_THE PROBLEM_: Swap every occurrence of "Person at" in the material for "Subject box" and reproduce the lines with nothing else altered. Omit the pictures from your answer.

(Collected data)

----

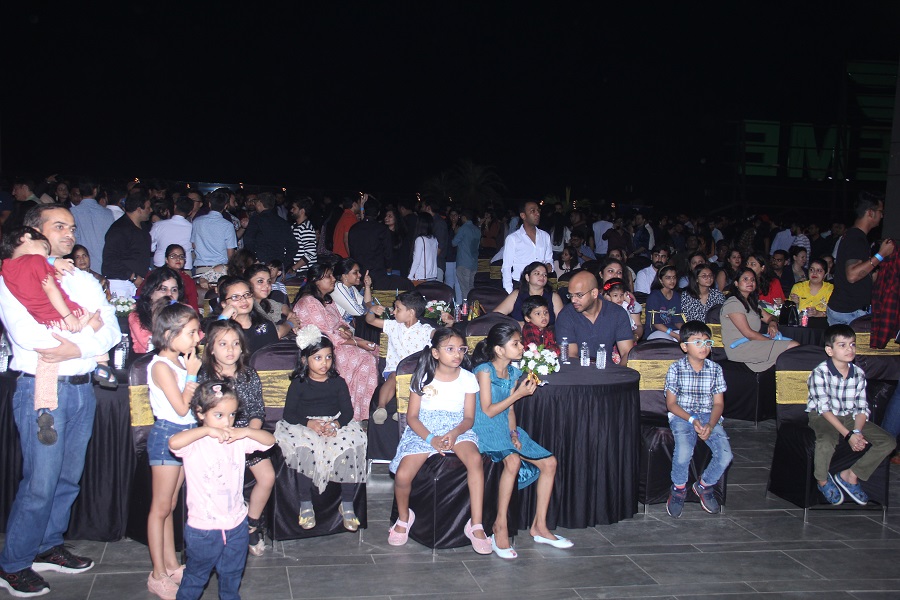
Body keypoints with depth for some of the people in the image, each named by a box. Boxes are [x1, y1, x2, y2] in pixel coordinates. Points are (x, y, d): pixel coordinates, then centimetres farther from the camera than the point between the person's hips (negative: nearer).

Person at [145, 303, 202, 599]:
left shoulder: (181, 361, 9)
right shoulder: (161, 366, -17)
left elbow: (195, 400, 9)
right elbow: (181, 407, -19)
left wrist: (192, 371, -2)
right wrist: (192, 373, -13)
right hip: (167, 434, -8)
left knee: (170, 505, 16)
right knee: (161, 507, 0)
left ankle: (171, 565, 25)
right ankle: (158, 576, 8)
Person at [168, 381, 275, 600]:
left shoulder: (237, 438, -3)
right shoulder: (194, 441, -17)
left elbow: (270, 440, -4)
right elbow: (173, 443, -38)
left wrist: (246, 431, -21)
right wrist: (208, 430, -38)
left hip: (236, 524, 4)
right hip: (203, 527, -4)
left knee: (232, 573, 24)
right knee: (196, 575, 15)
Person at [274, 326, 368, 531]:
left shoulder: (338, 382, 10)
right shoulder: (298, 384, 4)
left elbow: (348, 410, 3)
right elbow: (289, 413, -2)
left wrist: (336, 424, -19)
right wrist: (311, 423, -20)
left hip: (336, 427, 2)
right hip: (305, 427, -2)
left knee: (351, 448, -27)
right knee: (306, 452, -34)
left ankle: (347, 504, -11)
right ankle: (305, 504, -14)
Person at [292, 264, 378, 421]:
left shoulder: (327, 299, 16)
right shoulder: (308, 302, -15)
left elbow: (340, 323, 19)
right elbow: (324, 335, -20)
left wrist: (346, 330, -7)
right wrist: (355, 342, -19)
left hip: (337, 342, 9)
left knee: (372, 349, -9)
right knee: (365, 358, -21)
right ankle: (358, 414, -13)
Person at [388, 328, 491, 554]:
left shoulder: (468, 378, 4)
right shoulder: (422, 377, 1)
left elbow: (469, 418, 3)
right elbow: (412, 417, 0)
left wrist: (455, 433, -20)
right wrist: (431, 439, -17)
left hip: (457, 429, 1)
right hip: (423, 431, 0)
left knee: (475, 459, -33)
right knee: (402, 475, -24)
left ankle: (476, 525, -26)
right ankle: (404, 517, 10)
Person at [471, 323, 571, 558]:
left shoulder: (514, 373, 10)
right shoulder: (484, 371, -12)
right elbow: (488, 410, -15)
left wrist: (514, 433, -3)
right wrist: (518, 394, -15)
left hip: (505, 429, 8)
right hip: (485, 430, -8)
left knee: (549, 462, -3)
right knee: (513, 460, -36)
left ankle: (539, 526, 4)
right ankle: (500, 528, -26)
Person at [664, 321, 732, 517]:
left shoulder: (715, 369, 4)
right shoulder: (676, 368, -3)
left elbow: (718, 403, 4)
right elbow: (671, 403, -3)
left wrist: (710, 425, -15)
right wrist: (692, 420, -17)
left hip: (709, 416, 3)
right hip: (682, 416, -3)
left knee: (725, 455, -21)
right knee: (683, 452, -31)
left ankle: (704, 485, 11)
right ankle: (679, 489, 1)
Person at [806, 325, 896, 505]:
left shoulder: (858, 374, 0)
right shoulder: (820, 373, -16)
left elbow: (862, 407, -1)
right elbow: (824, 408, -19)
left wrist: (857, 431, -20)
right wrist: (848, 435, -25)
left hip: (850, 417, 6)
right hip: (823, 418, -6)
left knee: (889, 442, -9)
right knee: (826, 442, -38)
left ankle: (850, 475, 0)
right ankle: (823, 481, -6)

----

_RESPONSE BELOW_:
Body keypoints with depth for some of the people in the image, each named by a box. Boxes are [x1, y1, x2, y2] in pixel coordinates. Points are (x, y, d): pixel coordinates, then centimetres farther from the camera than the point between the person's hips (negative: nearer).

Subject box [145, 303, 202, 599]:
left shoulder: (181, 361, 9)
right shoulder: (161, 366, -17)
left elbow: (195, 400, 9)
right elbow: (181, 407, -19)
left wrist: (192, 371, -2)
right wrist: (192, 373, -13)
right hip: (167, 434, -8)
left knee: (170, 505, 16)
right knee: (161, 507, 0)
left ankle: (171, 565, 25)
right ankle: (158, 576, 8)
Subject box [168, 381, 275, 600]:
left shoulder: (237, 438, -3)
right shoulder: (194, 441, -17)
left elbow: (270, 440, -4)
right elbow: (173, 443, -38)
left wrist: (246, 431, -21)
right wrist: (208, 430, -38)
left hip: (236, 524, 4)
right hip: (203, 527, -4)
left knee: (232, 573, 24)
right knee: (196, 575, 15)
Subject box [274, 326, 368, 531]:
left shoulder: (338, 382, 10)
right shoulder: (298, 384, 4)
left elbow: (348, 410, 3)
right elbow: (289, 413, -2)
left wrist: (336, 424, -19)
right wrist: (311, 423, -20)
left hip: (336, 427, 2)
right hip: (305, 427, -2)
left knee: (351, 448, -27)
right knee: (306, 452, -34)
left ankle: (347, 504, -11)
right ankle: (305, 504, -14)
Subject box [292, 264, 378, 421]:
left shoulder: (327, 299, 16)
right shoulder: (308, 302, -15)
left elbow: (340, 323, 19)
right elbow: (324, 335, -20)
left wrist: (346, 330, -7)
right wrist: (355, 342, -19)
left hip: (337, 342, 9)
left knee: (372, 349, -9)
right knee: (365, 358, -21)
right ankle: (358, 414, -13)
Subject box [388, 328, 491, 554]:
left shoulder: (468, 378, 4)
right shoulder: (422, 377, 1)
left elbow: (469, 418, 3)
right elbow: (412, 417, 0)
left wrist: (455, 433, -20)
right wrist: (431, 439, -17)
left hip: (457, 429, 1)
right hip: (423, 431, 0)
left knee: (475, 459, -33)
right knee: (402, 475, -24)
left ankle: (476, 525, -26)
right ankle: (404, 517, 10)
Subject box [471, 323, 571, 558]:
left shoulder: (514, 373, 10)
right shoulder: (484, 371, -12)
right elbow: (488, 410, -15)
left wrist: (514, 433, -3)
right wrist: (518, 394, -15)
left hip: (505, 429, 8)
right hip: (485, 430, -8)
left knee: (549, 462, -3)
right knee: (513, 460, -36)
left ankle: (539, 526, 4)
right ankle: (500, 528, -26)
Subject box [664, 321, 732, 517]:
left shoulder: (715, 369, 4)
right shoulder: (676, 368, -3)
left elbow: (718, 403, 4)
right elbow: (671, 403, -3)
left wrist: (710, 425, -15)
right wrist: (692, 420, -17)
left hip: (709, 416, 3)
right hip: (682, 416, -3)
left knee: (725, 455, -21)
right knee: (683, 452, -31)
left ankle: (704, 485, 11)
right ankle: (679, 489, 1)
Subject box [806, 325, 896, 505]:
left shoulder: (858, 374, 0)
right shoulder: (820, 373, -16)
left elbow: (862, 407, -1)
right elbow: (824, 408, -19)
left wrist: (857, 431, -20)
right wrist: (848, 435, -25)
left hip: (850, 417, 6)
right hip: (823, 418, -6)
left knee: (889, 442, -9)
right knee: (826, 442, -38)
left ankle: (850, 475, 0)
right ankle: (823, 481, -6)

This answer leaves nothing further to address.